Beijing uses it to demarcate territorial claims over most of the South China Sea, including sections that fall within areas claimed by Vietnam, the Philippines and other countries.

An international arbitration tribunal in a case brought by the Philippines in 2016 ruled that China’s claim to “historic rights” is unlawful, but Beijing declared the ruling “null and void” and refused to recognize it.

China has been making efforts to reinforce the nine-dash line, especially with the presence of its large coast guard and maritime militia fleets.

The 12,000-ton CCG 5901 is currently the biggest coast guard vessel in the world–- double the size of a U.S. Navy Ticonderoga-class guided missile cruiser.

The ship, armed with heavy machine guns, also has a helicopter platform and a hangar large enough to accommodate larger rotary wing aircraft.

The last time “The Monster” turned on its AIS, or automatic information system, was at 9:50 p.m. UTC on June 26, when it was about 100 nautical miles (185 km) east of Sanya in southern Hainan, according to data from the tracking website MarineTraffic.

MarineTraffic uses AIS signals to track ships but the Chinese vessel has mostly been running “dark”, or not broadcasting AIS, since leaving the Sanya base on June 17, 2024.

‘Vexing problem’ for ASEAN

Philippine coast guard spokesperson Jay Tarriela has confirmed that the CCG 5901 was last monitored in the morning local time at a distance of 46 nautical miles (85 km) from Sanya.

In a post on the social platform X, Tarriela said that using Canada’s dark vessel detection technology, his force has recreated the past track of the Chinese coast guard vessel.

According to the spokesman, the CCG 5901 “directly encroached upon the territorial waters” of the Philippines, “violating our sovereignty.”

On June 19, it was spotted at Thitu, or Pag-Asa island, under the Philippines’ control. It spent a night at Subi Reef – an artificial island that China has militarized – before passing Union Banks and entering Malaysia’s waters on June 20.

Malaysian law enforcement ships were shadowing the Chinese vessel in the waters near Luconia Shoals, also claimed by China, on June 21-23.

On June 24, the vessel was patrolling near the Second Thomas Shoal, known locally as Ayungin Shoal, where a week prior the Philippine military and the Chinese coast guard had a tense stand-off resulting in a Filipino sailor losing a finger.

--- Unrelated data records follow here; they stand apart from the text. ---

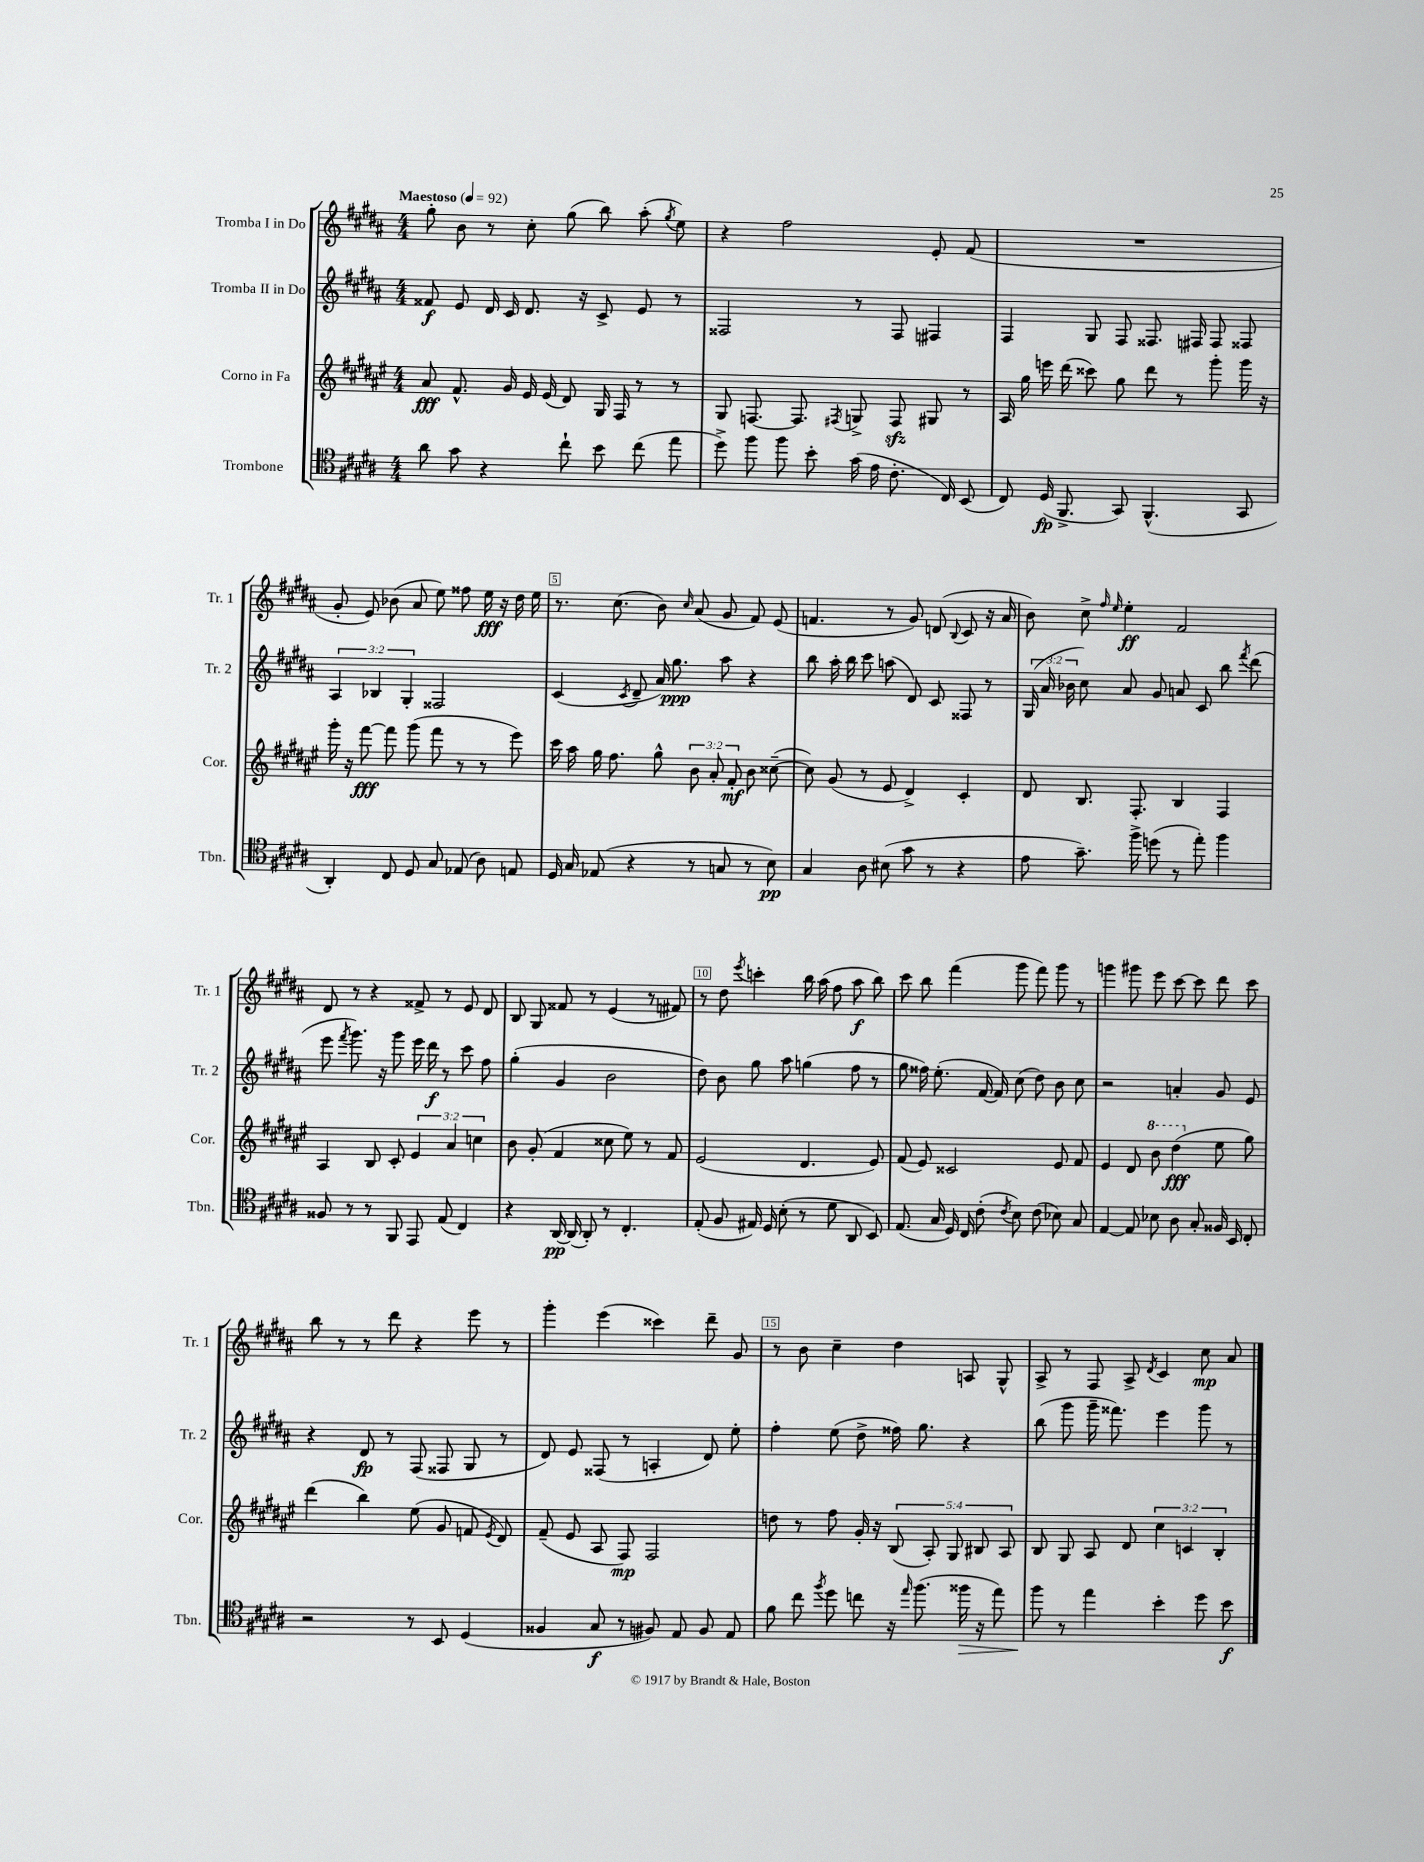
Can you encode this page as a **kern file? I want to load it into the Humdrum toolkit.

**kern	**dynam	**kern	**dynam	**kern	**dynam	**kern	**dynam
*part4	*part4	*part3	*part3	*part2	*part2	*part1	*part1
*staff4	*staff4	*staff3	*staff3	*staff2	*staff2	*staff1	*staff1
*I"Trombone	*	*I"Corno in Fa	*	*I"Tromba II in Do	*	*I"Tromba I in Do	*
*I'Tbn.	*	*I'Cor.	*	*I'Tr. 2	*	*I'Tr. 1	*
*clefC4	*	*clefG2	*	*clefG2	*	*clefG2	*
*k[f#c#g#d#a#]	*	*k[f#c#g#d#a#e#]	*	*k[f#c#g#d#a#]	*	*k[f#c#g#d#a#]	*
*M4/4	*	*M4/4	*	*M4/4	*	*M4/4	*
*MM92	*	*MM92	*	*MM92	*	*MM92	*
=1	=1	=1	=1	=1	=1	=1	=1
!	!	!	!	!	!	!LO:TX:a:B:t=Maestoso	!
8a#\	.	8a#/	fff	8f##X/	f	8gg#'\	.
8g#\	.	8.f#^^/	.	8e/	.	8b\	.
4r	.	.	.	16d#/	.	8r	.
.	.	16g#/	.	16c#/	.	.	.
.	.	16e#/	.	8.d#/	.	8cc#'\	.
.	.	(16e#/	.	.	.	.	.
8cc#`\	.	8d#/)	.	.	.	(8gg#\	.
.	.	.	.	16r	.	.	.
8b\	.	16G#/	.	8c#^/	.	8bb\)	.
.	.	16F#/	.	.	.	.	.
(8cc#\	.	8r	.	8e/	.	(8aa#'\	.
.	.	.	.	.	.	8qgg#/	.
8ee\	.	8r	.	8r	.	8ee\)	.
=2	=2	=2	=2	=2	=2	=2	=2
8dd#^\)	.	8G#/	.	2F##X/	.	4r	.
8ff#\	.	[8.Fn/	.	.	.	.	.
8ff#\	.	.	.	.	.	2ff#\	.
.	.	8.F/]	.	.	.	.	.
8b'\	.	.	.	.	.	.	.
.	.	8qF#X/	.	.	.	.	.
(16g#\	.	8Gn^/	.	8r	.	.	.
16e\	.	.	.	.	.	.	.
8.c#'\	.	8F#zz/	.	8F##/	.	.	.
.	.	8G#X/	.	4F#X/	.	8e'/	.
16C#/)	.	.	.	.	.	.	.
(8BB/	.	8r	.	.	.	(8f#/	.
=3	=3	=3	=3	=3	=3	=3	=3
8C#/)	.	16A#/	.	4F#/	.	1r	.
.	.	16gg#\	.	.	.	.	.
(16D#/	fp	16eeen\	.	.	.	.	.
8.FF#^/	.	(16ddd#\	.	.	.	.	.
.	.	8ccc##X\)	.	8G#/	.	.	.
8GG#/)	.	8gg#\	.	8F#/	.	.	.
(4.FF#^^/	.	8ddd#\	.	8.F##X/	.	.	.
.	.	8r	.	.	.	.	.
.	.	.	.	16F#X/	.	.	.
.	.	8ggg#'\	.	8F#/	.	.	.
8GG#/	.	16ggg#\	.	8F##X/	.	.	.
.	.	16r	.	.	.	.	.
!!LO:LB:g=z
=4	=4	=4	=4	=4	=4	=4	=4
4AA#'/)	.	16ggg#'\	.	6A#/	.	8g#'/	.
.	.	16r	.	.	.	.	.
.	.	[8fff#\	fff	.	.	8e/)	.
.	.	.	.	6B-X/	.	.	.
8C#/	.	8fff#\]	.	.	.	(8b-X\	.
.	.	.	.	6G#'/	.	.	.
8D#/	.	(8ggg#\	.	.	.	8a#/	.
8G#/	.	8fff#\	.	2F##X/	.	8ee\)	.
(8E-X/	.	8r	.	.	.	8ff##X\	.
8A#\)	.	8r	.	.	.	16ee\	fff
.	.	.	.	.	.	16r	.
8En/	.	8eee#\)	.	.	.	16dd#\	.
.	.	.	.	.	.	16ee\	.
=5	=5	=5	=5	=5	=5	=5	=5
16D#/	.	16ccc#\	.	(4c#/	.	8.r	.
16G#/	.	16aa#\	.	.	.	.	.
(8E-X/	.	16gg#\	.	.	.	.	.
.	.	8.ff#\	.	.	.	(8.cc#\	.
.	.	.	.	8qc#/	.	.	.
4r	.	.	.	8d#~/	.	.	.
.	.	8gg#^^\	.	16a#/)	.	8b\)	.
.	.	.	.	8.gg#\	ppp	.	.
.	.	.	.	.	.	16qqcc#/	.
8r	.	12b\	.	.	.	(8a#/	.
.	.	12a#'/	.	.	.	.	.
8Gn/	.	.	.	8aa#\	.	8g#/	.
.	.	12f#'/	mf	.	.	.	.
8r	.	8b\	.	4r	.	8f#/)	.
8B\)	pp	([8cc##X~\	.	.	.	(8e/	.
=6	=6	=6	=6	=6	=6	=6	=6
4G#/	.	8cc##\])	.	8bb\	.	4.fn/	.
.	.	(8g#/	.	16aa#'\	.	.	.
.	.	.	.	16bb\	.	.	.
8A#\	.	8r	.	8ccc#\	.	.	.
(8B#X\	.	8e#/	.	(8aan\	.	8r	.
8g#\	.	4d#^/)	.	8d#/)	.	8g#/)	.
8r	.	.	.	8c#/	.	(8dn/	.
.	.	.	.	.	.	8qqB/	.
4r	.	4c#'/	.	8F##X/	.	8c#/	.
.	.	.	.	8r	.	16r	.
.	.	.	.	.	.	16a#/	.
=7	=7	=7	=7	=7	=7	=7	=7
8e\	.	8d#/	.	(24G#/	.	8b\)	.
.	.	.	.	24a#/	.	.	.
.	.	.	.	24b-X\	.	.	.
8.g#~\)	.	8.B/	.	8cc#\)	.	8cc#^\	.
.	.	.	.	.	.	16qqff#/	.
.	.	.	.	.	.	16qqee/	.
.	.	.	.	8a#/	.	4ee'\	ff
16ff#^\	.	8.F#'/	.	.	.	.	.
(8ddn\	.	.	.	8g#/	.	.	.
8r	.	4B/	.	8an/	.	2f#/	.
8ee'\)	.	.	.	8c#/	.	.	.
4ff#\	.	4F#/	.	8bb\	.	.	.
.	.	.	.	8qfff#/	.	.	.
.	.	.	.	(8ddd#\	.	.	.
!!LO:LB:g=z
=8	=8	=8	=8	=8	=8	=8	=8
8F##X/	.	4A#/	.	8eee\	.	8d#/	.
.	.	.	.	8qfff#/	.	.	.
8r	.	.	.	8.ggg#\)	.	8r	.
8r	.	8B/	.	.	.	4r	.
.	.	.	.	16r	.	.	.
8FF#/	.	8c#'/	.	8ggg#\	.	.	.
8EE/	.	6e#/	.	16eee\	.	8f##X^/	.
.	.	.	.	16ddd#\	f	.	.
(8E/	.	.	.	8r	.	8r	.
.	.	6a#/	.	.	.	.	.
4C#/)	.	.	.	8ccc#\	.	8e/	.
.	.	6ccn\	.	.	.	.	.
.	.	.	.	8ff#\	.	8d#/	.
=9	=9	=9	=9	=9	=9	=9	=9
4r	.	8b\	.	(4gg#'\	.	8B/	.
.	.	(8g#'/	.	.	.	8G#/	.
[16AA#/	pp	4f#/	.	4g#/	.	8f##X/	.
(16AA#/]	.	.	.	.	.	.	.
8AA#'/)	.	.	.	.	.	8r	.
8r	.	8cc##X\	.	2b\	.	(4e/	.
4.C#'/	.	8ee#\)	.	.	.	.	.
.	.	8r	.	.	.	8r	.
.	.	8f#/	.	.	.	8f#X/)	.
=10	=10	=10	=10	=10	=10	=10	=10
(8E'/	.	(2e#/	.	8dd#\)	.	8r	.
8F#/	.	.	.	8b\	.	8dd#\	.
.	.	.	.	.	.	8qeee/	.
16E#X/)	.	.	.	8gg#\	.	4cccn'\	.
16D#/	.	.	.	.	.	.	.
(8B'\	.	.	.	8aa#\	.	.	.
8r	.	4.d#/	.	(4ggn\	.	16bb\	.
.	.	.	.	.	.	(16aa#\	.
8d#\	.	.	.	.	.	8ff#\	.
8AA#/	.	.	.	8ff#\	.	8aa#\	f
8BB/)	.	8e#/)	.	8r	.	8bb\)	.
=11	=11	=11	=11	=11	=11	=11	=11
(8.E/	.	(8f#/	.	8gg#\	.	8ccc#\	.
.	.	8e#/)	.	16ff##X\)	.	8bb\	.
16G#/	.	.	.	(8.ee'\	.	.	.
16D#/)	.	2c##X/	.	.	.	(4fff#\	.
16C#/	.	.	.	.	.	.	.
(8c#'\	.	.	.	[16f#/	.	.	.
.	.	.	.	16f#/])	.	.	.
8qc#/	.	.	.	.	.	.	.
8B\)	.	.	.	(8cc#\	.	8ggg#\	.
(8c#\	.	.	.	8dd#\)	.	8fff#\)	.
8B-X\)	.	8e#/	.	8b\	.	8ggg#\	.
8G#/	.	8f#/	.	8cc#\	.	8r	.
=12	=12	=12	=12	=12	=12	=12	=12
[4E/	.	4e#/	.	2r	.	4gggn\	.
8E/]	.	8d#/	.	.	.	8ggg#X\	.
*	*	*8va	*	*	*	*	*
8B-X\	.	8bb\	.	.	.	8eee\	.
8A#\	.	(4ddd#\	fff	4an'/	.	[8ccc#\	.
8G#'/	.	.	.	.	.	8ccc#\]	.
*	*	*X8va	*	*	*	*	*
16F##X/	.	8ee#\	.	8g#/	.	8ddd#\	.
16BB/	.	.	.	.	.	.	.
8C#'/	.	8gg#\)	.	8e/	.	8ccc#\	.
!!LO:LB:g=z
=13	=13	=13	=13	=13	=13	=13	=13
2r	.	(4ddd#\	.	4r	.	8bb\	.
.	.	.	.	.	.	8r	.
.	.	4bb\)	.	8d#/	fp	8r	.
.	.	.	.	8r	.	8ddd#\	.
8r	.	(8ee#\	.	(8F#/	.	4r	.
8BB/	.	8g#/	.	8F##X/	.	.	.
(4D#/	.	8fn/	.	8G#/	.	8eee\	.
.	.	8qe#/	.	.	.	.	.
.	.	8d#/)	.	8r	.	8r	.
=14	=14	=14	=14	=14	=14	=14	=14
4F##X/	.	(8f#~/	.	8d#/)	.	4ggg#'\	.
.	.	8e#/	.	8e/	.	.	.
8G#/	f	8A#/	.	(8F##X/	.	(4eee\	.
8r	.	8F#/)	mp	8r	.	.	.
8F#X/)	.	2F#/	.	4An'/	.	4ccc##X\)	.
8E/	.	.	.	.	.	.	.
8F#/	.	.	.	8d#/)	.	8ddd#~\	.
8E/	.	.	.	8ee'\	.	8g#/	.
=15	=15	=15	=15	=15	=15	=15	=15
8f#\	.	8ddn\	.	4ff#'\	.	8r	.
8cc#\	.	8r	.	.	.	8b\	.
8qff#/	.	.	.	.	.	.	.
8dd#\	.	8ff#\	.	(8ee\	.	4cc#~\	.
8ccn\	.	16g#'/	.	8dd#^\	.	.	.
.	.	16r	.	.	.	.	.
16r	.	(10B/	.	16ff##X\)	.	4dd#\	.
16qqee/	.	.	.	.	.	.	.
(8.ff#\	.	.	.	8.gg#\	.	.	.
.	.	10A#'/)	.	.	.	.	.
.	.	10G#/	.	.	.	.	.
!	!LO:HP:b	!	!	!	!	!	!
16ff##X\	>	.	.	4r	.	8An/	.
.	.	10B#X/	.	.	.	.	.
16r	.	.	.	.	.	.	.
8ee\)	.	.	.	.	.	8G#^^/	.
.	.	10A#/	.	.	.	.	.
=16	=16	=16	=16	=16	=16	=16	=16
8ff#\	.	8B/	.	(8bb\	.	8A#^/	.
8r	]	8G#/	.	8ggg#\	.	8r	.
4ee\	.	8A#/	.	16ggg#~\	.	8F#/	.
.	.	.	.	8.fff##X\)	.	.	.
.	.	8d#/	.	.	.	8A#^/	.
.	.	.	.	.	.	8qd#/	.
4b'\	.	6cc#\	.	4eee\	.	4c#/	.
.	.	6cn/	.	.	.	.	.
8dd#\	.	.	.	8ggg#\	.	8cc#\	mp
.	.	6B'/	.	.	.	.	.
8b\	f	.	.	8r	.	8a#/	.
==	==	==	==	==	==	==	==
*-	*-	*-	*-	*-	*-	*-	*-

The shoal is only 195 km (121 miles) from the Philippines’ Palawan island but lies within China’s nine-dashed line.

Earlier this year, the CCG 5901 made several intrusive long-term tours near some oil fields in Vietnam’s exclusive economic zone (EEZ) where Hanoi has exclusive access to the natural resources in the waters and in the seabed.

The presence of Chinese coast guard vessels, including “The Monster,” in regional countries’ EEZs is “an old and increasingly vexing problem which ASEAN should [address], but unfortunately have no coordinated response to,” said Kwa Chong Guan, senior fellow at S. Rajaratnam School of International Studies in Singapore.

ASEAN members Brunei, Indonesia, Malaysia, the Philippines and Vietnam all have overlapping EEZs in the South China Sea.

“ASEAN needs new policy initiatives on the South China Sea,” Kwa told BenarNews, a RFA-affiliated news service. “Perhaps Malaysia as the next Chair of ASEAN in 2025 could rise to the occasion and lead the association to propose some.”